> Work to be completed: Could you output the entire listing without altering anything?
Data supplied below:
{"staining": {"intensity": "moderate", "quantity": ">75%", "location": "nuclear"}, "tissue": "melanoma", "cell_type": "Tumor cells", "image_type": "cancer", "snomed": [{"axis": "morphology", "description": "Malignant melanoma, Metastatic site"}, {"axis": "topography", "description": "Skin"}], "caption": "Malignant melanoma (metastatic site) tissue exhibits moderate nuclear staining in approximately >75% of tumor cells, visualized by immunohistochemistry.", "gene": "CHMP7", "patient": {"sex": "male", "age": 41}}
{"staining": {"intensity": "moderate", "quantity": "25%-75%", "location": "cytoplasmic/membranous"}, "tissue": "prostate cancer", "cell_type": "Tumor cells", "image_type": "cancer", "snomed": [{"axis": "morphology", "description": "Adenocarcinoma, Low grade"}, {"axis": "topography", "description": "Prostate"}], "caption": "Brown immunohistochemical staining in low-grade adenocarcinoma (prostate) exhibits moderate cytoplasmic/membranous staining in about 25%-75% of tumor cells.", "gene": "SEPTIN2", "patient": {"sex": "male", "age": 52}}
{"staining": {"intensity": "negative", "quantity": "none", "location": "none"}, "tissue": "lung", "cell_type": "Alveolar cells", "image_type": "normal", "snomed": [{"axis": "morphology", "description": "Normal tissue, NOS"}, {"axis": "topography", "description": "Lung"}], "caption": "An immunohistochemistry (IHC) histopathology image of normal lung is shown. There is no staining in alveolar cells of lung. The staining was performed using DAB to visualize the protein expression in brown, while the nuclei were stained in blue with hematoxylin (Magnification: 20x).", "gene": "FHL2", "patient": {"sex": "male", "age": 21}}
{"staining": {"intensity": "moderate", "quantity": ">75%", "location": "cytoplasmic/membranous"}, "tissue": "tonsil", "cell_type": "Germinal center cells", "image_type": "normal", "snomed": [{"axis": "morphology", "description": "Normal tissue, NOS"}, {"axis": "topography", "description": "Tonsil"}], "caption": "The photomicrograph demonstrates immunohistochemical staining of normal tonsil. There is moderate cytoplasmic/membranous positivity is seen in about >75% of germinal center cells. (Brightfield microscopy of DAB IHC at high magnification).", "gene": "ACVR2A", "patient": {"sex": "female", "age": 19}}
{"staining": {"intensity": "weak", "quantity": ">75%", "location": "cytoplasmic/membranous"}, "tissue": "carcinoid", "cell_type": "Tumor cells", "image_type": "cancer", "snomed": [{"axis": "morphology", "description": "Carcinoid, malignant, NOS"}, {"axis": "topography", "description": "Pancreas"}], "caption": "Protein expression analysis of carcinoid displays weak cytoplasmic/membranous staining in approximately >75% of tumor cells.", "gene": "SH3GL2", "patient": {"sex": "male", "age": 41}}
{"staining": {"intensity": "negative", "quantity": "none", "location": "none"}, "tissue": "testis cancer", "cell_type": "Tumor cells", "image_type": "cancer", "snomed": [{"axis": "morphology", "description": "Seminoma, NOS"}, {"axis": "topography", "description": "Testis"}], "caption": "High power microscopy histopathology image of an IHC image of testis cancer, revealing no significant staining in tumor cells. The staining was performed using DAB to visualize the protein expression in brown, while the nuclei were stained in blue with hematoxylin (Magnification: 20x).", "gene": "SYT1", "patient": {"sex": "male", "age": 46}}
End of Data supplied.
> Task output:
{"staining": {"intensity": "moderate", "quantity": ">75%", "location": "nuclear"}, "tissue": "melanoma", "cell_type": "Tumor cells", "image_type": "cancer", "snomed": [{"axis": "morphology", "description": "Malignant melanoma, Metastatic site"}, {"axis": "topography", "description": "Skin"}], "caption": "Malignant melanoma (metastatic site) tissue exhibits moderate nuclear staining in approximately >75% of tumor cells, visualized by immunohistochemistry.", "gene": "CHMP7", "patient": {"sex": "male", "age": 41}}
{"staining": {"intensity": "moderate", "quantity": "25%-75%", "location": "cytoplasmic/membranous"}, "tissue": "prostate cancer", "cell_type": "Tumor cells", "image_type": "cancer", "snomed": [{"axis": "morphology", "description": "Adenocarcinoma, Low grade"}, {"axis": "topography", "description": "Prostate"}], "caption": "Brown immunohistochemical staining in low-grade adenocarcinoma (prostate) exhibits moderate cytoplasmic/membranous staining in about 25%-75% of tumor cells.", "gene": "SEPTIN2", "patient": {"sex": "male", "age": 52}}
{"staining": {"intensity": "negative", "quantity": "none", "location": "none"}, "tissue": "lung", "cell_type": "Alveolar cells", "image_type": "normal", "snomed": [{"axis": "morphology", "description": "Normal tissue, NOS"}, {"axis": "topography", "description": "Lung"}], "caption": "An immunohistochemistry (IHC) histopathology image of normal lung is shown. There is no staining in alveolar cells of lung. The staining was performed using DAB to visualize the protein expression in brown, while the nuclei were stained in blue with hematoxylin (Magnification: 20x).", "gene": "FHL2", "patient": {"sex": "male", "age": 21}}
{"staining": {"intensity": "moderate", "quantity": ">75%", "location": "cytoplasmic/membranous"}, "tissue": "tonsil", "cell_type": "Germinal center cells", "image_type": "normal", "snomed": [{"axis": "morphology", "description": "Normal tissue, NOS"}, {"axis": "topography", "description": "Tonsil"}], "caption": "The photomicrograph demonstrates immunohistochemical staining of normal tonsil. There is moderate cytoplasmic/membranous positivity is seen in about >75% of germinal center cells. (Brightfield microscopy of DAB IHC at high magnification).", "gene": "ACVR2A", "patient": {"sex": "female", "age": 19}}
{"staining": {"intensity": "weak", "quantity": ">75%", "location": "cytoplasmic/membranous"}, "tissue": "carcinoid", "cell_type": "Tumor cells", "image_type": "cancer", "snomed": [{"axis": "morphology", "description": "Carcinoid, malignant, NOS"}, {"axis": "topography", "description": "Pancreas"}], "caption": "Protein expression analysis of carcinoid displays weak cytoplasmic/membranous staining in approximately >75% of tumor cells.", "gene": "SH3GL2", "patient": {"sex": "male", "age": 41}}
{"staining": {"intensity": "negative", "quantity": "none", "location": "none"}, "tissue": "testis cancer", "cell_type": "Tumor cells", "image_type": "cancer", "snomed": [{"axis": "morphology", "description": "Seminoma, NOS"}, {"axis": "topography", "description": "Testis"}], "caption": "High power microscopy histopathology image of an IHC image of testis cancer, revealing no significant staining in tumor cells. The staining was performed using DAB to visualize the protein expression in brown, while the nuclei were stained in blue with hematoxylin (Magnification: 20x).", "gene": "SYT1", "patient": {"sex": "male", "age": 46}}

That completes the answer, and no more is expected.